Calcutta, Sept. 4: The boson was rechristened Boson in Bose’s hometown on Monday by the boss of CERN who also termed it “ironical” that the Bengali physicist was not awarded the Nobel, something he “fully deserved”.

“I always spell boson with a capital letter,” Rolf Dieter Heuer, director-general of the European Centre for Nuclear Research, Geneva, had told Metro on Sunday.

Delivering the inaugural address of Frontiers of Science 2012, a two-day conference in Calcutta, he was true to his word. “I was asked yesterday why the boson was not capped. In (Satyendra Nath) Bose’s own city today, we have capped the Boson. I, in fact, always cap the Boson. But today, we changed all our CERN slides to cap Bosons,” said Heuer.

The CERN chief did not stop at that, while dwelling on the influence of Bose in the discovery, on July 4 at CERN’s Large Hadron Collider, of the “Higgs-like Boson” — the third class of particles.

“India is like a historic father of the Higgs-Boson project.... It is really ironical that he (Bose) was not given the award (Nobel). His contribution to science is immense and the absence of a Nobel doesn’t in any way undermine his genius or his contribution. However, we have done our bit by naming the particle after him,” said Heuer.
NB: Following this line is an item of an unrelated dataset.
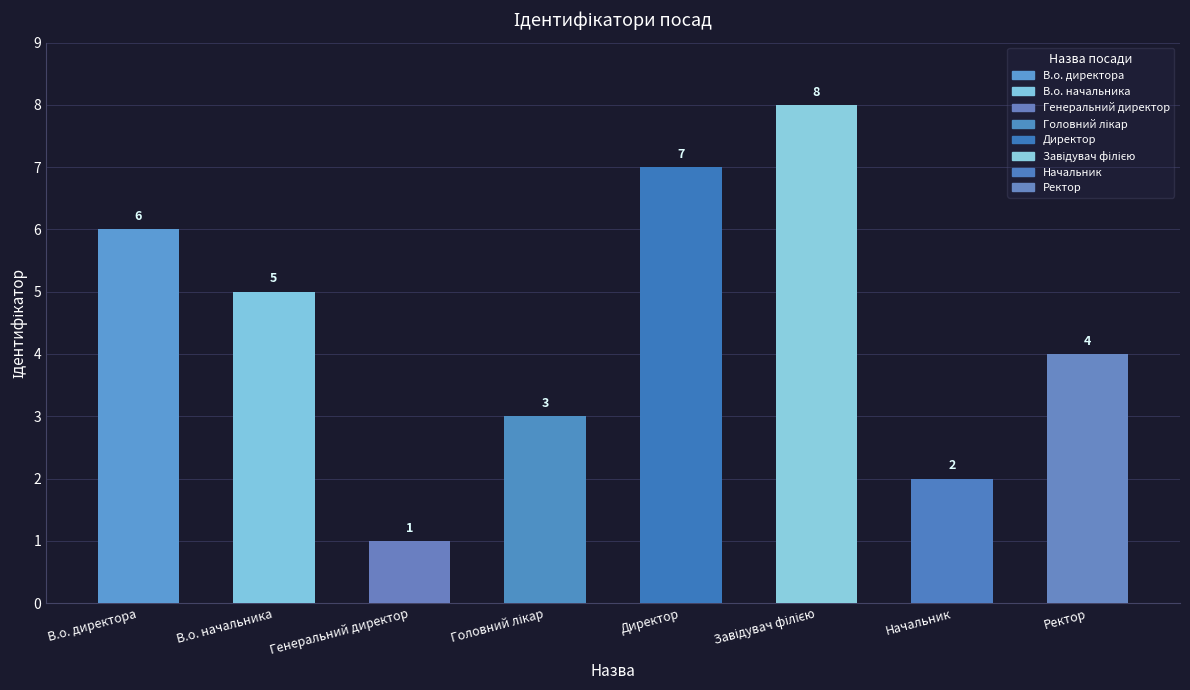

Reading left to right, transcribe all the data shown in this chart.

В.о. директора=6	В.о. начальника=5	Генеральний директор=1	Головний лікар=3	Директор=7	Завідувач філією=8	Начальник=2	Ректор=4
And, on Monday, capping it as well.

The Indian scientific community had expressed displeasure at boson being spelt in lower case while Higgs (after British physicist Peter Higgs) was spelt in the upper case. Heuer — who said he was “really very impressed seeing the immense talent pool that India has” — explained that the usual practice to cap Higgs was because it referred to one single particle, while boson, sorry Boson, referred to a class of particles.

Does the chief of CERN, the world’s leading research institute in particle physics, switching from boson to Boson make it official?

“We cannot have any regulations in science, any diktat that you have to cap this or that. But if an important person like the director-general of CERN has started capping the Boson, then automatically the whole world will follow,” said Milan Sanyal, the director of Saha Institute of Nuclear Physics (SINP) in Salt Lake.

Sanyal had promised to take up the matter with CERN following the July 4 announcement of the Higgs-like boson.

The first to take the cue from Heuer at the conference, being jointly hosted by the Centre for Natural Sciences and Philosophy and The Critical Issues Forum at Hyatt Regency, was Rudiger Voss, adviser for Non-member State Relations at the International Relations Office of CERN. Following his boss’s inaugural address, he apologised for not having capped the Boson in his presentation slides.

Sibaji Raha, the chief of the (JC) Bose Institute in Calcutta, however, chose to downplay the development and doubted that the world would overnight start capping the Boson. “I think this is a minor issue. The stature of Satyen Bose will not increase or diminish if Bosons are capped or not capped.”